Karma is one of the most evasive doctrines in Buddhism (and throughout Indian religion/philosophy). Here is a typical statement on karma/kamma…
You want: long life, health, beauty, power, riches, high birth, wisdom? Or even some of these things? They do not appear by chance. It is not someone’s luck that they are healthy, or another’s lack of it that he is stupid. Though it may not be clear to us now, all such inequalities among human beings (and all sorts of beings) come about because of the kamma they have made individually.
(by Bhikkhu Khantipalo) from the introduction to the Cula-Kammavibhanga Sutta.
The key question I have is about HOW karma works. My starting point tends to be in the 5-niyama doctrine:
Crucial here are the five Abhidhamma modes of causality : (1) physical-organic (uti-niyama); (2) biological (bija-niyama); (3) non-volitional mental (mano- or citta-niyama); (4) volitional mental (kamma- or karma-niyama); and (5) – and the most unclear and problematic – spiritual (dhamma- or dharma-niyama).
I just delight in impressing people by saying, “utu, bija, citta, kamma, dhamma.” It has a nice sound.
We have dhamma on the one side, the abstract totality or truth of reality. One of my early teachers, Alan Sponberg, gave us the image of the dharma as the vibration of the universe and each of us just being a bit out of tune. If when we become attuned, we live in harmony with reality, awakened.
On the other side we have citta (pronounced chit-ta), the activity of the mind. The mind has all sorts of wonderful attributes, but it is also the source of the erroneous mental construct of ‘self’ and ego. It seems then that the Buddhist path is meant to move us from a life dominated by citta to one in tune with dhamma. In the midst of this path is kamma.

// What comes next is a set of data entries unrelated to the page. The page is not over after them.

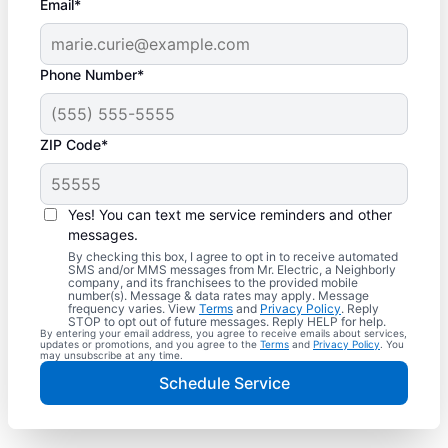
Email*
Phone Number*
ZIP Code*
Yes! You can text me service reminders and other
messages.
By checking this box, I agree to opt in to receive automated
SMS and/or MMS messages from Mr. Electric, a Neighborly
company, and its franchisees to the provided mobile
number(s). Message & data rates may apply. Message
frequency varies. View
Terms
and
Privacy Policy
. Reply
STOP to opt out of future messages. Reply HELP for help.
By entering your email address, you agree to receive emails about services,
updates or promotions, and you agree to the
Terms
and
Privacy Policy
. You
may unsubscribe at any time.
Schedule Service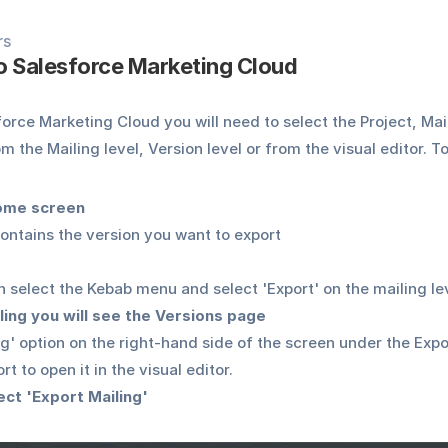
rs
to Salesforce Marketing Cloud
orce Marketing Cloud you will need to select the Project, Mail
m the Mailing level, Version level or from the visual editor. To
Home screen
contains the version you want to export
 select the Kebab menu and select 'Export' on the mailing le
ling you will see the Versions page
ng' option on the right-hand side of the screen under the Expor
t to open it in the visual editor.
lect 'Export Mailing'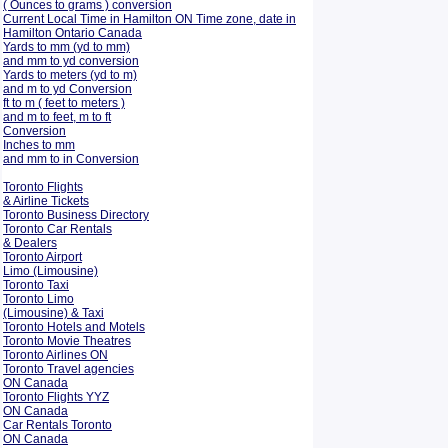
( Ounces to grams ) conversion
Current Local Time in Hamilton ON Time zone, date in
Hamilton Ontario Canada
Yards to mm (yd to mm)
and mm to yd conversion
Yards to meters (yd to m)
and m to yd Conversion
ft to m ( feet to meters )
and m to feet, m to ft
Conversion
Inches to mm
and mm to in Conversion
Toronto Flights
& Airline Tickets
Toronto Business Directory
Toronto Car Rentals
& Dealers
Toronto Airport
Limo (Limousine)
Toronto Taxi
Toronto Limo
(Limousine) & Taxi
Toronto Hotels and Motels
Toronto Movie Theatres
Toronto Airlines ON
Toronto Travel agencies
ON Canada
Toronto Flights YYZ
ON Canada
Car Rentals Toronto
ON Canada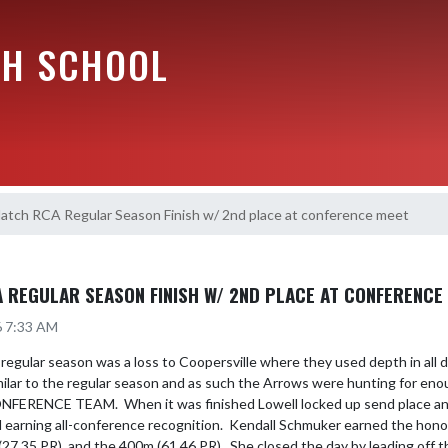
GH SCHOOL
atch RCA Regular Season Finish w/ 2nd place at conference meet
REGULAR SEASON FINISH W/ 2ND PLACE AT CONFERENCE
6 7:33 AM
 regular season was a loss to Coopersville where they used depth in all 
lar to the regular season and as such the Arrows were hunting for enoug
ONFERENCE TEAM.  When it was finished Lowell locked up send place an
 earning all-conference recognition.  Kendall Schmuker earned the honor
27.35 PR), and the 400m (61.46 PR).  She closed the day by leading off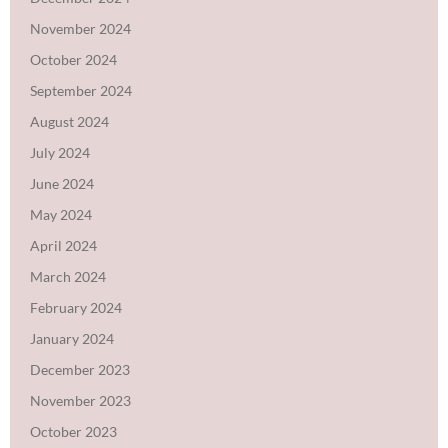
November 2024
October 2024
September 2024
August 2024
July 2024
June 2024
May 2024
April 2024
March 2024
February 2024
January 2024
December 2023
November 2023
October 2023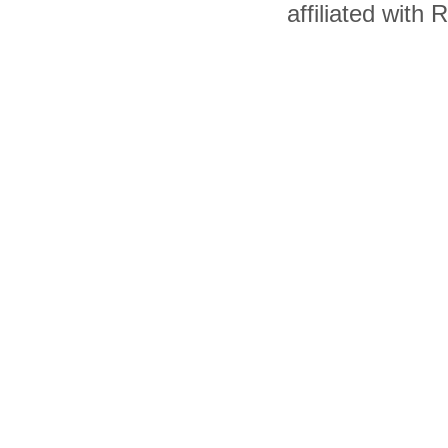
affiliated with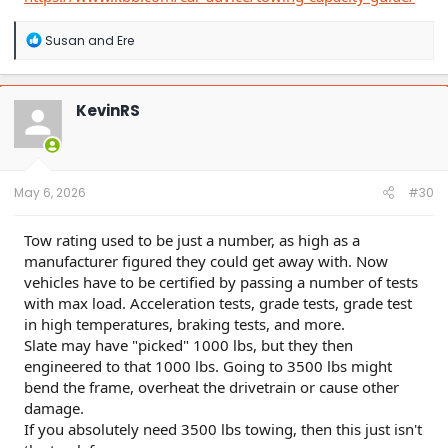
R
Susan
and
Ere
e
a
c
t
KevinRS
i
o
n
s
:
May 6, 2026
#30
Tow rating used to be just a number, as high as a
manufacturer figured they could get away with. Now
vehicles have to be certified by passing a number of tests
with max load. Acceleration tests, grade tests, grade test
in high temperatures, braking tests, and more.
Slate may have "picked" 1000 lbs, but they then
engineered to that 1000 lbs. Going to 3500 lbs might
bend the frame, overheat the drivetrain or cause other
damage.
If you absolutely need 3500 lbs towing, then this just isn't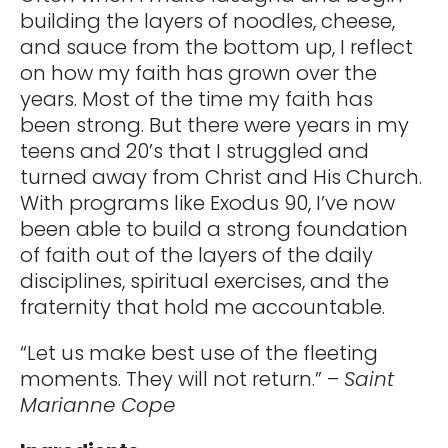
building the layers of noodles, cheese,
and sauce from the bottom up, I reflect
on how my faith has grown over the
years. Most of the time my faith has
been strong. But there were years in my
teens and 20’s that I struggled and
turned away from Christ and His Church.
With programs like Exodus 90, I’ve now
been able to build a strong foundation
of faith out of the layers of the daily
disciplines, spiritual exercises, and the
fraternity that hold me accountable.
“Let us make best use of the fleeting
moments. They will not return.” –
Saint
Marianne Cope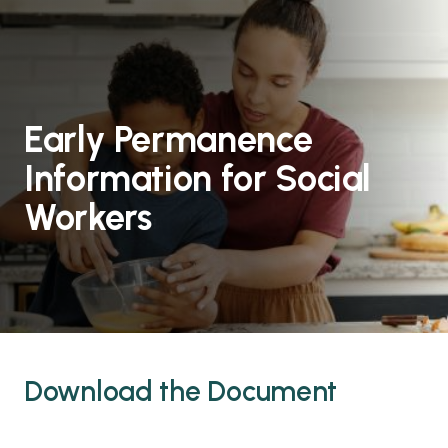
Early Permanence
Information for Social
Workers
Download the Document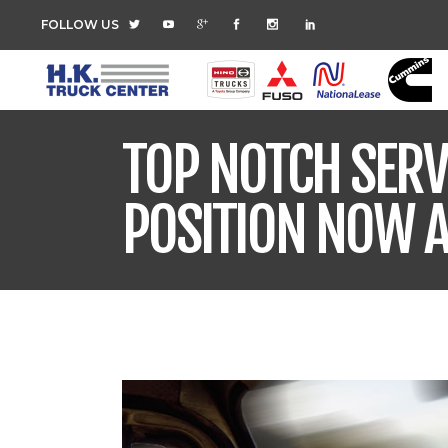
FOLLOW US
TOP NOTCH SERV
POSITION NOW A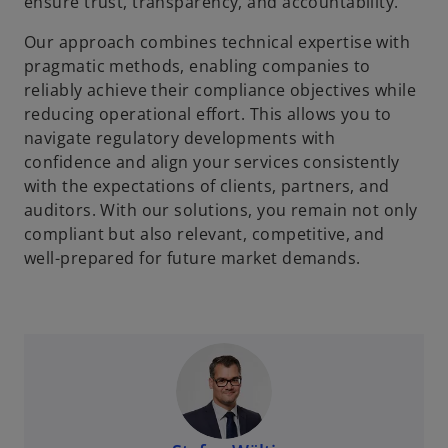
ensure trust, transparency, and accountability.
Our approach combines technical expertise with
pragmatic methods, enabling companies to
reliably achieve their compliance objectives while
reducing operational effort. This allows you to
navigate regulatory developments with
confidence and align your services consistently
with the expectations of clients, partners, and
auditors. With our solutions, you remain not only
compliant but also relevant, competitive, and
well-prepared for future market demands.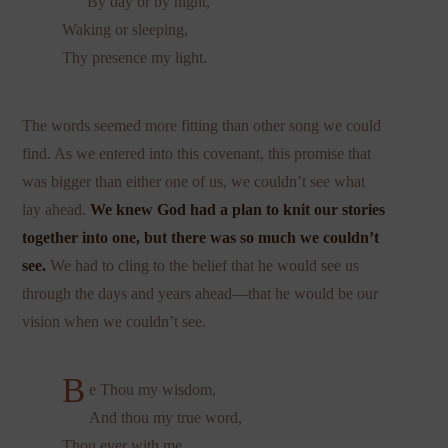
By day or by night,
Waking or sleeping,
Thy presence my light.
The words seemed more fitting than other song we could
find. As we entered into this covenant, this promise that
was bigger than either one of us, we couldn’t see what
lay ahead.
We knew God had a plan to knit our stories
together into one, but there was so much we couldn’t
see.
We had to cling to the belief that he would see us
through the days and years ahead—that he would be our
vision when we couldn’t see.
B
e Thou my wisdom,
And thou my true word,
Thou ever with me,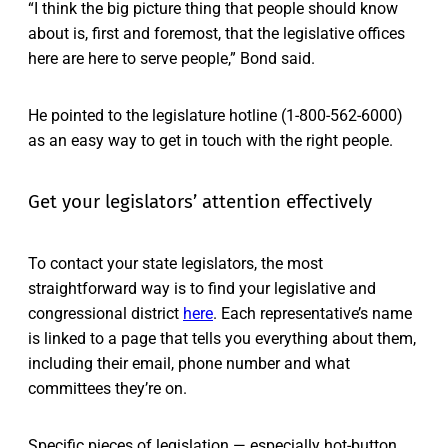
“I think the big picture thing that people should know
about is, first and foremost, that the legislative offices
here are here to serve people,” Bond said.
He pointed to the legislature hotline (1-800-562-6000)
as an easy way to get in touch with the right people.
Get your legislators’ attention effectively
To contact your state legislators, the most
straightforward way is to find your legislative and
congressional district
here
. Each representative’s name
is linked to a page that tells you everything about them,
including their email, phone number and what
committees they’re on.
Specific pieces of legislation — especially hot-button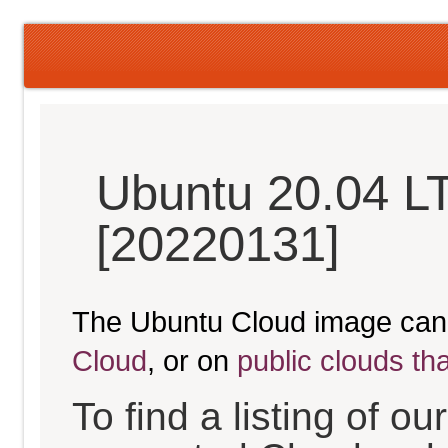
Ubuntu 20.04 L
[20220131]
The Ubuntu Cloud image can
Cloud
, or on
public clouds th
To find a listing of o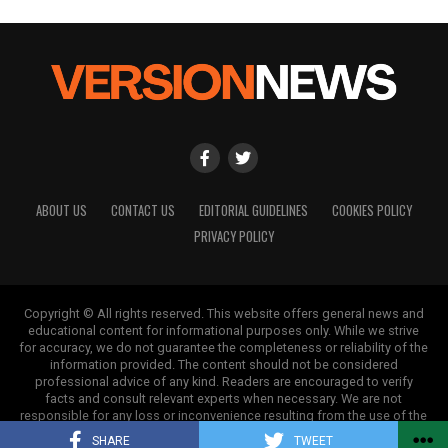
ABOUT US
CONTACT US
EDITORIAL GUIDELINES
COOKIES POLICY
PRIVACY POLICY
Copyright © All rights reserved. This website offers general news and
educational content for informational purposes only. While we strive
for accuracy, we do not guarantee the completeness or reliability of the
information provided. The content should not be considered
professional advice of any kind. Readers are encouraged to verify
facts and consult relevant experts when necessary. We are not
responsible for any loss or inconvenience resulting from the use of the
information on this site.
SHARE
TWEET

The pitfall that my current advisor, Damien Keown, points to is a sort of psychological reductionism. If kamma is just reduced to mental states such as greed or motivations then the dhamma aspect can be lost. For instance, anything might be morally acceptable if it comes from a positive motivation. For example, lying – it may be thought to give good karma to lie if it helps people. However, in Buddhism it is said that the Buddha never lied, and that an awakened being in fact cannot lie.
This, I suppose, is because a lie violates the harmony of the Universe, the dharma.